DR: There was inspiration, but no references. I loved [Matheson’s] I Am Legend. I liked how the main character realizes he’s the monster at the end. Everyone else may be a vampire, but they are the new normality, and he is the monster killing them. I had the same kind of feeling in my film. With Romero’s Dawn of the Dead, I loved the social subtext of the zombies in the mall. I wanted a subtext in my film too, one of loneliness.
Q: Was this a daunting project—“zombies in Paris”—to make as your directorial debut?
DR: Of course, because it was my first. I wanted to make a good first impression as a director. That is why I chose a minimalist story, with one character and one set. I could manage that, but it was still challenging.
Q: What were your location days like when you had zombies in the streets, as opposed to those minimalist days?
DR: I wanted the film to play like an electrocardiogram. Flat and silent in some scenes, then you have a peak of action and violence. Those scenes were very important and in opposition to the everyday quiet scenes, which were just me and Anders on the set, mostly. Then I had to go to 150 zombies in makeup. I loved shooting the action, though [it was] very technical.
Q: How many difficulties were added to the production by shooting two versions of the film, one in English and one in French?
DR: It was just for the dialogue, and the film doesn’t have that much dialogue! The actors were able to go from French to English very quickly [snaps fingers]. We would do three takes in French, then two in English. We would find new ideas during the creative process, and then do more takes. It was a very positive thing on the set.
Q: What did you want to do differently with the look and behavior of your zombies?
DR: First, I wanted everything realistic. In every zombie film, why do they make sounds? They have no life or breath in them, why do they make noise? So my idea was to make them silent; all you hear is the noise of their bones and flesh. I thought it was scarier to have silent zombies. Then everything in this realistic treatment followed: the zombies had the same strength they had when they were humans. No more, no less. A little girl would be not threatening, but a huge guy would still be a real danger. They don’t have super powers.
Q: How did you create the sound effects of the cracking bones? I loved that touch.
DR: It’s all vegetables, like celery. We didn’t break any bones for real.
Q: What made you cast the Norwegian actor Anders Danielsen Lie as your lead?
DR: I discovered him in the Joachim Trier movie Oslo, August 31st, where he has this very special melancholic presence. He was going to be in every shot, so it was very important to find an actor who could give the feeling of what I was looking for, with just his presence and not a word. Anders could be that person. Then I met him and found we had the same interest in how to tell the story. I also learned he was a musician and other things about him, which we put into the script.
Q: Tell me about Denis Lavant, who played the zombie in the elevator.

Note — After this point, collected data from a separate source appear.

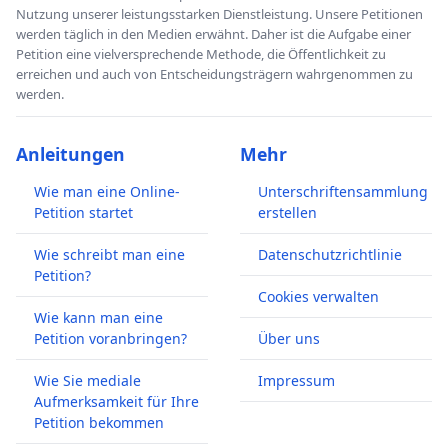
Nutzung unserer leistungsstarken Dienstleistung. Unsere Petitionen
werden täglich in den Medien erwähnt. Daher ist die Aufgabe einer
Petition eine vielversprechende Methode, die Öffentlichkeit zu
erreichen und auch von Entscheidungsträgern wahrgenommen zu
werden.
Anleitungen
Mehr
Wie man eine Online-
Unterschriftensammlung
Petition startet
erstellen
Wie schreibt man eine
Datenschutzrichtlinie
Petition?
Cookies verwalten
Wie kann man eine
Petition voranbringen?
Über uns
Wie Sie mediale
Impressum
Aufmerksamkeit für Ihre
Petition bekommen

DR: He’s a very famous actor in France, who comes from the circus. A dancer too, so he’s very physical. He was my first choice to play Alfred, the zombie stuck in the elevator, because he is a very physical and creative actor. The script didn’t say much about the character or how he conveys emotion. I was thinking of [Tom Hanks and the volleyball] Wilson in Cast Away, that kind of connection between a man and an object. Denis was very creative, doing subtle things to get across the emotion, like when his face is stuck in the bars of the elevator.
Q: What’s next for you? More horror?
DR: I don’t know. Right now I’m taking my time to find the right story. I do want to stay in fantastique film.